We’ve been trained for so long to believe that our looks carry weight, but it’s actually who we are and our confidence that really sets each and every one of us apart.
And that’s where we meet Renee, Amy Schumer’s character in I Feel Pretty. She moves through the world having already endured her greatest hits. Maybe, like me, when she asked her beloved aunt if she was pretty, her aunt told her she was really bright. Now, she’s passed over trying to place an order at a crowded bar, not because she’s unattractive but because she believes she’s unattractive. She puts that out into the world, and sometimes people treat her accordingly. When Renee changes and believes she’s beautiful (though we make it very, crystal clear that nothing has changed), she gets everything she’s ever wanted.
The belief that radical self confidence can mean so much is, I think, quite real. We’ve been trained for so long to believe that our looks carry so much weight, but it’s actually who we are and our confidence that really sets each and every one of us apart.
When I was in the third grade, I was asked to be in the sixth grade musical. It was thrilling. I felt like good things could lay ahead for me at Third Street Elementary, as long as I nailed my part of Winthrop, the male kid with a lisp in our school production of The Music Man. I did kind of nail it, in my corduroy knickers (inexplicably in style in the mid-’80s) and my borrowed penny loafers. I had a solo song—”Gary, Indiana”—and I’m pretty sure I killed. But then, running up on to the stage for my curtain call at the end of the show, one of the loafers (damn Alexandra and her slightly wider feet) came flying off. I tripped and fell on my face. On stage. In front of everyone. I quickly got up, stunned, took a humiliated bow, then hid behind the sixth graders, crying, while they took company bows.
PHOTO: Mark Schäfer
After the show, my dad valiantly tried to explain that no one even noticed my fall. And if they did, they just thought it was a “character choice.” He told me they loved my song, my lisp, my corduroy knickers—they didn’t even notice that thing at the end. That’s when I got my first taste of his Glass Menagerie speech. It was a good speech, something my dad would roll out when necessitated by any number of childhood and adolescent calamities.
It went a little something like this (and apologies to Tennessee Williams for this, I’m really just trying to paraphrase Jim Kohn’s interpretation of the work, as told to a hysterical 9-year-old): In the Glass Menagerie, Laura has a limp. It has held her back her whole life. Convinced that people are always whispering about her and judging her, she could barely stand going to high school and has gone out little in the years since. Then, a popular boy comes over who remembers her from high school, and she reminds him that she didn’t have many dates then or now because of the obvious limp. His response, “What limp?” All these years, she’s been limiting herself, her life, because of this flaw, and the fact is most people didn’t even notice or care. I think about that speech a lot. It resonates even more now than when I was 9, and I think my dad—and I guess American playwright and literary legend Tennessee Williams—were onto something.

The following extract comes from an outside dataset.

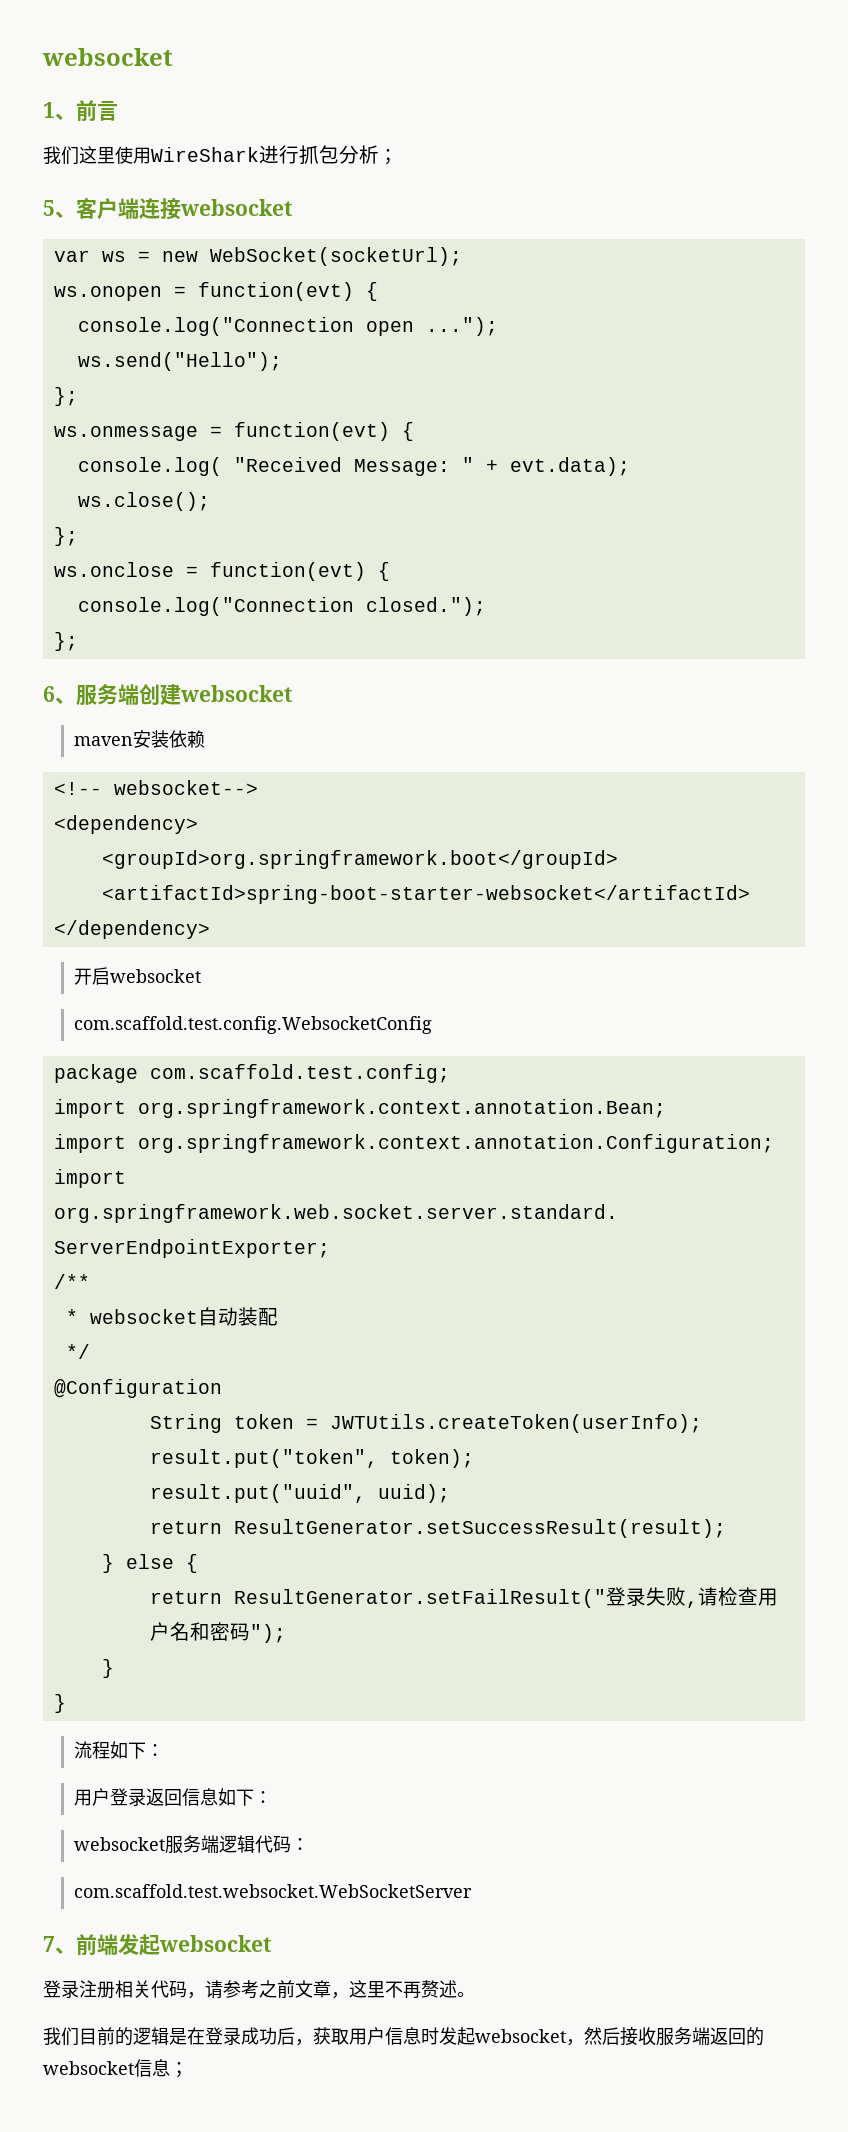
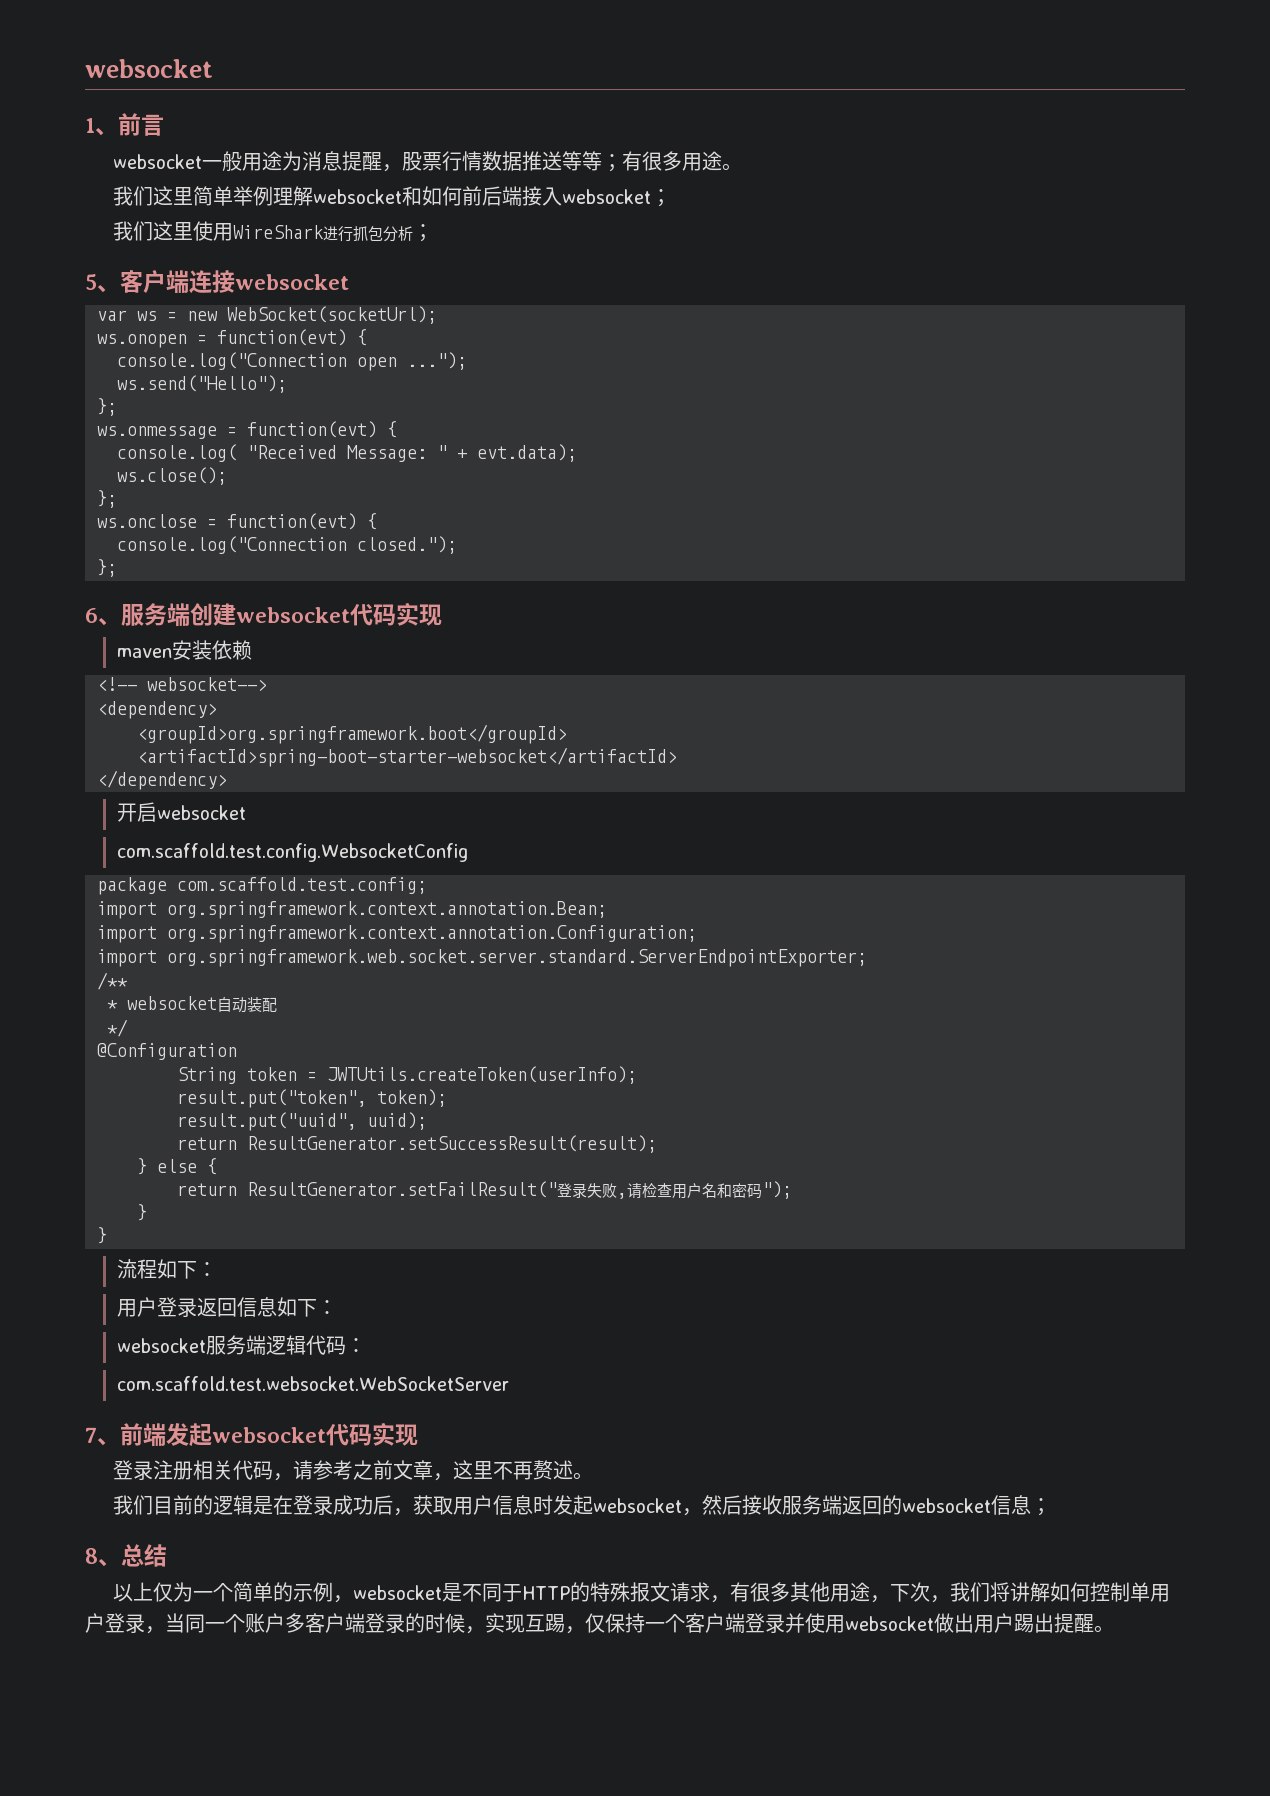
(118, 111) none -> [112,151,742,172] [112,186,671,207] // websocket一般用途为消息提醒，股票行情数据推送等等；有很多用途。 // 我们这里简单举例理解websocket和如何前后端接入websocket；
(293, 693) none -> [350,602,442,626] 代码实现
(272, 1943) none -> [326,1422,418,1446] 代码实现
(188, 2070) none -> [85,1544,167,1567] [112,1582,1170,1603] [85,1613,1114,1634] // 8、总结 // 以上仅为一个简单的示例，websocket是不同于HTTP的特殊报文请求，有很多其他用途，下次，我们将讲解如何控制单用户登录，当同一个账户多客户端登录的时候，实现互踢，仅保持一个客户端登录并使用websocket做出用户踢出提醒。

We all obsess about our perceived flaws—our looks, our talents, our intelligence—but what if it isn’t those perceived flaws at all, only our belief in them, that is holding us back from our dreams? What if a single step toward radical confidence in ourselves got us closer to our dreams?
If that can be a goal for young women—on par with, or even overtaking, the desire for smaller pores or those very pointy fingernails—I will be a very happy, slightly-less-young woman.